Elizabeth Gilbert, whose “Eat Pray Love” was both highly acclaimed and highly popular, has returned with a terrific new novel, “City of Girls”, surprising in scope, depth, and acuity. Partly an adventurous romp, this rite-of-passage novel about a nineteen year old, unfocused, seemingly spoiled upper middle class young women from small-town, Upstate New York becomes a serious feminist book, which the reader won’t be expecting, and which is part of this wonderful novel’s structure and appeal.
Vivian Morris, the narrator/protagonist, has spent a useless, pointless freshman year at Vassar in the early l940s, where she skips classes and flunks out. She’s interested in little except clothes and the like; after she leaves school, and briefly returns home (her father runs a large mining company and her mother does horse shows and volunteer work), she’s sent to New York City to live with her Aunt Peg, who runs a somewhat tawdry live theater, located where the Port Authority now is. Peg’s an eccentric, to say the least; married but living separately from her husband, also in theater/movies in Hollywood, it’s clear that Aunt Peg’s living as a lesbian with a dour woman she’d met in England doing Red Cross work in England who also makes sure the bills are paid and the lights stay on in the theater, which caters to less affluent neighborhood men. The theater stays alive with live light entertainment, plays/musicals with silly plots and lots of showgirls. Aunt Peg and her partner live above the theater (most theaters had apartments above them, on the third and fourth floors; it was not uncommon for the theater owners/producers to keep girlfriends in them). Vivian is given an apartment, where she meets the other tenants/regulars, all involved with the theater, the most compelling of whom is the unforgettable Celia Ray (born with a Polish name from the Bronx, Ray is the ultimate showgirl sex goddess, who promptly moves into Vivian’s apartment and bed and out of a literal closet she’d been sleeping in). Sundry other characters involved with the plays live there, too; Vivian’s eyes are opened quickly by the world of the stage and people she’d never dreamed existed while living in Clinton,New York. And Vivian has been sewing her own clothes for years, and begins to both create and design costumes for the showgirls in the plays.

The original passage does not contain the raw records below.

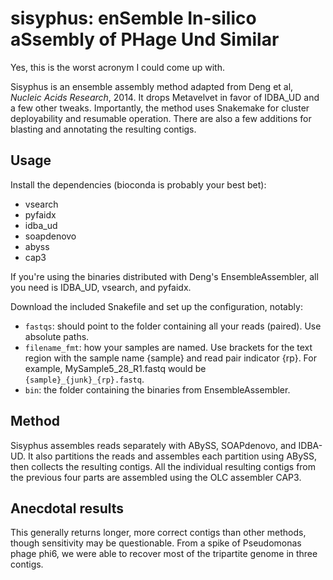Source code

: # sisyphus: enSemble In-silico aSsembly of PHage Und Similar

Yes, this is the worst acronym I could come up with.

Sisyphus is an ensemble assembly method adapted from Deng et al, _Nucleic Acids Research_, 2014. 
It drops Metavelvet in favor of IDBA_UD and a few other tweaks. 
Importantly, the method uses Snakemake for cluster deployability and resumable operation.
There are also a few additions for blasting and annotating the resulting contigs.

## Usage
Install the dependencies (bioconda is probably your best bet):

- vsearch
- pyfaidx
- idba_ud
- soapdenovo
- abyss
- cap3

If you're using the binaries distributed with Deng's EnsembleAssembler, all you need is IDBA_UD, vsearch, and pyfaidx.

Download the included Snakefile and set up the configuration, notably:
- `fastqs`: should point to the folder containing all your reads (paired). Use absolute paths.
- `filename_fmt`: how your samples are named. Use brackets for the text region with the sample name {sample} and read pair indicator {rp}. For example, MySample5_28_R1.fastq would be `{sample}_{junk}_{rp}.fastq`.
- `bin`: the folder containing the binaries from EnsembleAssembler.


## Method

Sisyphus assembles reads separately with ABySS, SOAPdenovo, and IDBA-UD. 
It also partitions the reads and assembles each partition using ABySS, then collects the resulting contigs.
All the individual resulting contigs from the previous four parts are assembled using the OLC assembler CAP3.


## Anecdotal results

This generally returns longer, more correct contigs than other methods, though sensitivity may be questionable. 
From a spike of Pseudomonas phage phi6, we were able to recover most of the tripartite genome in three contigs.
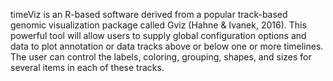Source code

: timeViz is an R-based software derived from a popular track-based genomic visualization
package called Gviz (Hahne & Ivanek, 2016).
This powerful tool will allow users to supply global configuration options and data to plot annotation or data
tracks above or below one or more timelines. The user can control the labels, coloring, grouping, shapes,
and sizes for several items in each of these tracks.
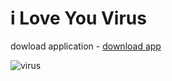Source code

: # i Love You Virus

dowload application - <a href="https://drive.usercontent.google.com/download?id=1B4XgUEiJbqy6df4ZmfLw9u0gNHZ6teq9&export=download&authuser=0" target="_main">download app</a>

![virus](https://github.com/user-attachments/assets/1a6ab4ae-c016-44f2-9a18-ead513527bfa)
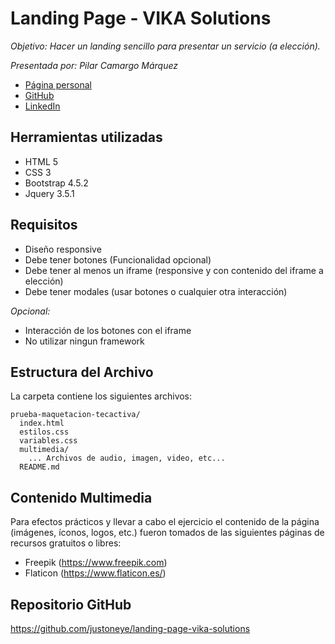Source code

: # Landing Page - VIKA Solutions

_Objetivo: Hacer un landing sencillo para presentar un servicio (a elección)._

_Presentada por: Pilar Camargo Márquez_
- [Página personal](https://about.me/justoneye)
- [GitHub](https://github.com/justoneye)
- [LinkedIn](https://www.linkedin.com/in/pilarcamargo)


## Herramientas utilizadas

- HTML 5
- CSS 3
- Bootstrap 4.5.2
- Jquery 3.5.1


## Requisitos

* Diseño responsive
* Debe tener botones (Funcionalidad opcional)
* Debe tener al menos un iframe (responsive y con contenido del iframe a elección)
* Debe tener modales (usar botones o cualquier otra interacción)

_Opcional:_
* Interacción de los botones con el iframe
* No utilizar ningun framework


## Estructura del Archivo

La carpeta contiene los siguientes archivos:

```
prueba-maquetacion-tecactiva/
  index.html
  estilos.css
  variables.css
  multimedia/
    ... Archivos de audio, imagen, video, etc... 
  README.md
```


## Contenido Multimedia

Para efectos prácticos y llevar a cabo el ejercicio el contenido de la página (imágenes, íconos, logos, etc.) fueron tomados de las siguientes páginas de recursos gratuitos o libres:

- Freepik (https://www.freepik.com) 
- Flaticon (https://www.flaticon.es/)


## Repositorio GitHub 

https://github.com/justoneye/landing-page-vika-solutions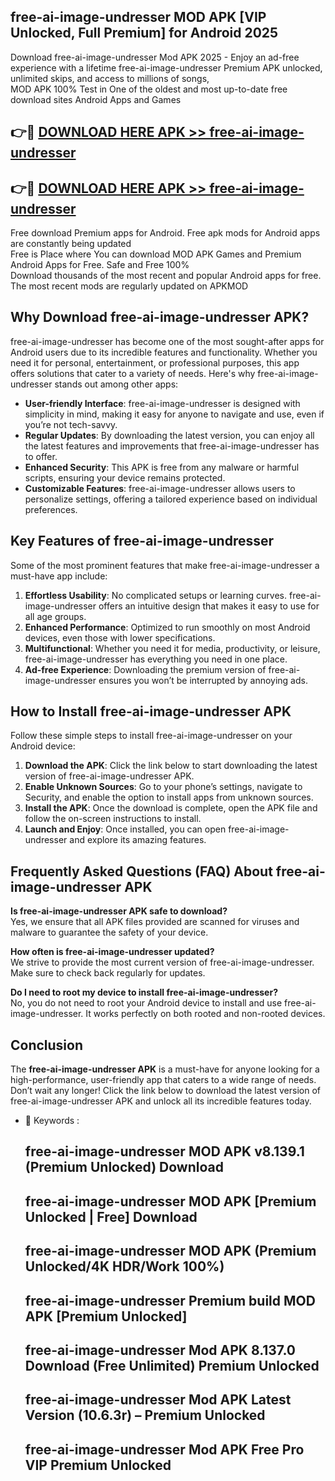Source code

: ## free-ai-image-undresser MOD APK [VIP Unlocked, Full Premium] for Android 2025

Download free-ai-image-undresser Mod APK 2025 - Enjoy an ad-free experience with a lifetime free-ai-image-undresser Premium APK unlocked, unlimited skips, and access to millions of songs,  
MOD APK 100% Test in One of the oldest and most up-to-date free download sites Android Apps and Games

## 👉🔴 [DOWNLOAD HERE APK >> free-ai-image-undresser](http://apps.freeplayer.one?title=free-ai-image-undresser&ref=19JAN)

## 👉🔴 [DOWNLOAD HERE APK >> free-ai-image-undresser](http://apps.freeplayer.one?title=free-ai-image-undresser&ref=19JAN)

Free download Premium apps for Android. Free apk mods for Android apps are constantly being updated  
Free is Place where You can download MOD APK Games and Premium Android Apps for Free. Safe and Free 100%  
Download thousands of the most recent and popular Android apps for free. The most recent mods are regularly updated on APKMOD

## Why Download free-ai-image-undresser APK?

free-ai-image-undresser has become one of the most sought-after apps for Android users due to its incredible features and functionality. Whether you need it for personal, entertainment, or professional purposes, this app offers solutions that cater to a variety of needs. Here's why free-ai-image-undresser stands out among other apps:

*   **User-friendly Interface**: free-ai-image-undresser is designed with simplicity in mind, making it easy for anyone to navigate and use, even if you’re not tech-savvy.
*   **Regular Updates**: By downloading the latest version, you can enjoy all the latest features and improvements that free-ai-image-undresser has to offer.
*   **Enhanced Security**: This APK is free from any malware or harmful scripts, ensuring your device remains protected.
*   **Customizable Features**: free-ai-image-undresser allows users to personalize settings, offering a tailored experience based on individual preferences.

## Key Features of free-ai-image-undresser

Some of the most prominent features that make free-ai-image-undresser a must-have app include:

1.  **Effortless Usability**: No complicated setups or learning curves. free-ai-image-undresser offers an intuitive design that makes it easy to use for all age groups.
2.  **Enhanced Performance**: Optimized to run smoothly on most Android devices, even those with lower specifications.
3.  **Multifunctional**: Whether you need it for media, productivity, or leisure, free-ai-image-undresser has everything you need in one place.
4.  **Ad-free Experience**: Downloading the premium version of free-ai-image-undresser ensures you won’t be interrupted by annoying ads.

## How to Install free-ai-image-undresser APK

Follow these simple steps to install free-ai-image-undresser on your Android device:

1.  **Download the APK**: Click the link below to start downloading the latest version of free-ai-image-undresser APK.
2.  **Enable Unknown Sources**: Go to your phone’s settings, navigate to Security, and enable the option to install apps from unknown sources.
3.  **Install the APK**: Once the download is complete, open the APK file and follow the on-screen instructions to install.
4.  **Launch and Enjoy**: Once installed, you can open free-ai-image-undresser and explore its amazing features.

## Frequently Asked Questions (FAQ) About free-ai-image-undresser APK

**Is free-ai-image-undresser APK safe to download?**  
Yes, we ensure that all APK files provided are scanned for viruses and malware to guarantee the safety of your device.

**How often is free-ai-image-undresser updated?**  
We strive to provide the most current version of free-ai-image-undresser. Make sure to check back regularly for updates.

**Do I need to root my device to install free-ai-image-undresser?**  
No, you do not need to root your Android device to install and use free-ai-image-undresser. It works perfectly on both rooted and non-rooted devices.

## Conclusion

The **free-ai-image-undresser APK** is a must-have for anyone looking for a high-performance, user-friendly app that caters to a wide range of needs. Don’t wait any longer! Click the link below to download the latest version of free-ai-image-undresser APK and unlock all its incredible features today.

*   🔑 Keywords :
    
    ## free-ai-image-undresser MOD APK v8.139.1 (Premium Unlocked) Download
    
    ## free-ai-image-undresser MOD APK \[Premium Unlocked | Free\] Download
    
    ## free-ai-image-undresser MOD APK (Premium Unlocked/4K HDR/Work 100%)
    
    ## free-ai-image-undresser Premium build MOD APK \[Premium Unlocked\]
    
    ## free-ai-image-undresser Mod APK 8.137.0 Download (Free Unlimited) Premium Unlocked
    
    ## free-ai-image-undresser Mod APK Latest Version (10.6.3r) – Premium Unlocked
    
    ## free-ai-image-undresser Mod APK Free Pro VIP Premium Unlocked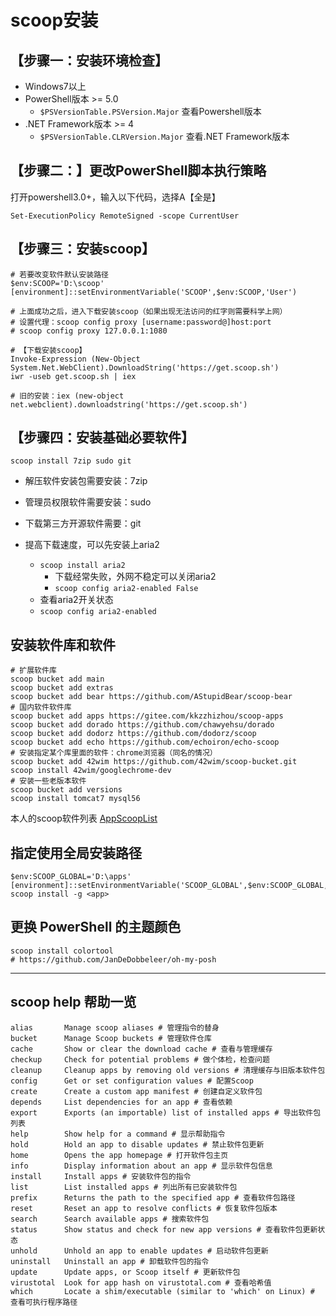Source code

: # scoop安装

## 【步骤一：安装环境检查】

- Windows7以上
- PowerShell版本 >= 5.0
  - `$PSVersionTable.PSVersion.Major`  查看Powershell版本
- .NET Framework版本 >= 4
  - `$PSVersionTable.CLRVersion.Major`  查看.NET Framework版本

## 【步骤二：】更改PowerShell脚本执行策略

打开powershell3.0+，输入以下代码，选择A【全是】
```shell
Set-ExecutionPolicy RemoteSigned -scope CurrentUser
```

## 【步骤三：安装scoop】

```shell
# 若要改变软件默认安装路径
$env:SCOOP='D:\scoop'
[environment]::setEnvironmentVariable('SCOOP',$env:SCOOP,'User')

# 上面成功之后，进入下载安装scoop（如果出现无法访问的红字则需要科学上网）
# 设置代理：scoop config proxy [username:password@]host:port
# scoop config proxy 127.0.0.1:1080

# 【下载安装scoop】
Invoke-Expression (New-Object System.Net.WebClient).DownloadString('https://get.scoop.sh')
iwr -useb get.scoop.sh | iex

# 旧的安装：iex (new-object net.webclient).downloadstring('https://get.scoop.sh')

```

## 【步骤四：安装基础必要软件】

```shell
scoop install 7zip sudo git
```
- 解压软件安装包需要安装：7zip
- 管理员权限软件需要安装：sudo
- 下载第三方开源软件需要：git

- 提高下载速度，可以先安装上aria2
  - `scoop install aria2`
    - 下载经常失败，外网不稳定可以关闭aria2
    - `scoop config aria2-enabled False`
  - 查看aria2开关状态
  - `scoop config aria2-enabled`

## 安装软件库和软件

```shell
# 扩展软件库
scoop bucket add main
scoop bucket add extras
scoop bucket add bear https://github.com/AStupidBear/scoop-bear
# 国内软件软件库
scoop bucket add apps https://gitee.com/kkzzhizhou/scoop-apps
scoop bucket add dorado https://github.com/chawyehsu/dorado
scoop bucket add dodorz https://github.com/dodorz/scoop
scoop bucket add echo https://github.com/echoiron/echo-scoop
# 安装指定某个库里面的软件：chrome浏览器（同名的情况）
scoop bucket add 42wim https://github.com/42wim/scoop-bucket.git
scoop install 42wim/googlechrome-dev
# 安装一些老版本软件
scoop bucket add versions
scoop install tomcat7 mysql56
```

本人的scoop软件列表 [AppScoopList](Apps/AppScoopList.md)

## 指定使用全局安装路径

```shell
$env:SCOOP_GLOBAL='D:\apps'
[environment]::setEnvironmentVariable('SCOOP_GLOBAL',$env:SCOOP_GLOBAL,'Machine')
scoop install -g <app>
```
## 更换 PowerShell 的主题颜色
```shell
scoop install colortool
# https://github.com/JanDeDobbeleer/oh-my-posh
```

---
## scoop help 帮助一览

```shell
alias       Manage scoop aliases # 管理指令的替身
bucket      Manage Scoop buckets # 管理软件仓库
cache       Show or clear the download cache # 查看与管理缓存
checkup     Check for potential problems # 做个体检，检查问题
cleanup     Cleanup apps by removing old versions # 清理缓存与旧版本软件包
config      Get or set configuration values # 配置Scoop
create      Create a custom app manifest # 创建自定义软件包
depends     List dependencies for an app # 查看依赖
export      Exports (an importable) list of installed apps # 导出软件包列表
help        Show help for a command # 显示帮助指令
hold        Hold an app to disable updates # 禁止软件包更新
home        Opens the app homepage # 打开软件包主页
info        Display information about an app # 显示软件包信息
install     Install apps # 安装软件包的指令
list        List installed apps # 列出所有已安装软件包
prefix      Returns the path to the specified app # 查看软件包路径
reset       Reset an app to resolve conflicts # 恢复软件包版本
search      Search available apps # 搜索软件包
status      Show status and check for new app versions # 查看软件包更新状态
unhold      Unhold an app to enable updates # 启动软件包更新
uninstall   Uninstall an app # 卸载软件包的指令
update      Update apps, or Scoop itself # 更新软件包
virustotal  Look for app hash on virustotal.com # 查看哈希值
which       Locate a shim/executable (similar to 'which' on Linux) # 查看可执行程序路径
```

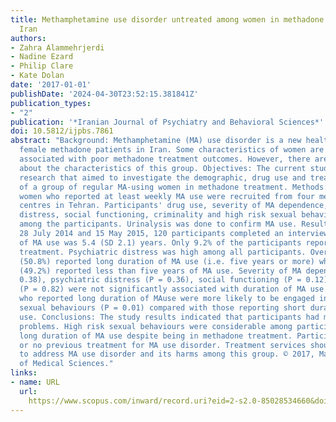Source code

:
 ```yaml
---
title: Methamphetamine use disorder untreated among women in methadone treatment in
  Iran
authors:
- Zahra Alammehrjerdi
- Nadine Ezard
- Philip Clare
- Kate Dolan
date: '2017-01-01'
publishDate: '2024-04-30T23:52:15.381841Z'
publication_types:
- "2"
publication: '*Iranian Journal of Psychiatry and Behavioral Sciences*'
doi: 10.5812/ijpbs.7861
abstract: "Background: Methamphetamine (MA) use disorder is a new health problem among
  female methadone patients in Iran. Some characteristics of women are likely to be
  associated with poor methadone treatment outcomes. However, there are few studies
  about the characteristics of this group. Objectives: The current study is the first
  research that aimed to investigate the demographic, drug use and treatment characteristics
  of a group of regular MA-using women in methadone treatment. Methods: Methadone-maintained
  women who reported at least weekly MA use were recruited from four methadone treatment
  centres in Tehran. Participants' drug use, severity of MA dependence, psychiatric
  distress, social functioning, criminality and high risk sexual behaviours were measured
  among the participants. Urinalysis was done to confirm MA use. Results: Between
  28 July 2014 and 15 May 2015, 120 participants completed an interview. Mean duration
  of MA use was 5.4 (SD 2.1) years. Only 9.2% of the participants reported prior MA
  treatment. Psychiatric distress was high among all participants. Overall, 61 participants
  (50.8%) reported long duration of MA use (i.e. five years or more) while 59 participants
  (49.2%) reported less than five years of MA use. Severity of MA dependence (P =
  0.38), psychiatric distress (P = 0.36), social functioning (P = 0.12) and criminality
  (P = 0.82) were not significantly associated with duration of MA use. However, participants
  who reported long duration of MAuse were more likely to be engaged in high risk
  sexual behaviours (P = 0.01) compared with those reporting short duration of MA
  use. Conclusions: The study results indicated that participants had multiple health
  problems. High risk sexual behaviours were considerable among participants with
  long duration of MA use despite being in methadone treatment. Participants had little
  or no previous treatment for MA use disorder. Treatment services should be expanded
  to address MA use disorder and its harms among this group. © 2017, Mazandaran University
  of Medical Sciences."
links:
- name: URL
  url: 
    https://www.scopus.com/inward/record.uri?eid=2-s2.0-85028534660&doi=10.5812%2fijpbs.7861&partnerID=40&md5=e0695456cdadc01f5493c75694eb43b2
---
```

When the famous actress Edna arrives from bombed-out London, she and her showboy , much younger husband also move into the theater; a serious dramatic actress, Edna’s a longtime friend of Aunt Peg’s. To make a long story short, Aunt Peg’s ne’er do well husband returns to create a comic musical starring Edna, which may well save this little theater. Meanwhile, though, Vivian, having befriended the showgirls, has been deflowered by a male friend of the girls, and begins her sexual odyssey and her romp through such nightclubs at The Stork Club in New York, always with Celia Ray: Gilbert’s done a superb job in recreating this New York theater scene from the war years; this part of the novel is fun and lively , until Vivian gets caught in a three way with Edna’s husband.
After a brief return to Clinton/home, where she almost but doesn’t marry a local boy made good (the breaking of this engagement is hilarious), Vivian will return to New York: what happens to her in the next sixty years is much condensed. She’s made a good female friend in her theater days with a woman whose family is in the rag trade–that’s where Vivian found all the materials for her costumes–and these two women end up starting a business making custom made bridal gowns–but they also build a life together, living above the story, though separately.
This novel excels at examining the lives of a variety of women (the girls of the title), how they interact and how they help one another; watching Vivian go from being a spoiled, unexamined woman to one of achievement and assurance is a wonder: don’t expect Vivian to become a judge or a professor or some such; her basic character doesn’t change, but as she matures and learns to be independent (she doesn’t marry by choice) long after the theater has closed makes this novel one of the finest books about the education/maturation of one young, unfocused woman through life experiences and good friendships (and a native talent for sewing). At times, the novel is immensely moving/touching/elegiac; the brief return, for example, of Celia Ray decades later is remarkable writing . Gilbert knows how to condense years of living into single paragraphs as she fast forwards the novel, as she heats up the emotional tempo of the book, which is also about resilience, about the magnificence of New York, a city full of former small town Americans, and about the growth of women; she creates as diverse a cast of characters as you’re likely to read about: the novel is quintessentially American in its nod to entrepreneurial spirit and opportunities for creative expression.
A pitch-perfect novel with a riveting plot, a serious feminist book without any preaching, a novel which repeatedly celebrates New York and integrates people of wildly diverse backgrounds, “City of Girls” is now one of the best ten novels of 2019 so far. It’s also hugely fun and intensely visual, and I recommend it wholeheartedly.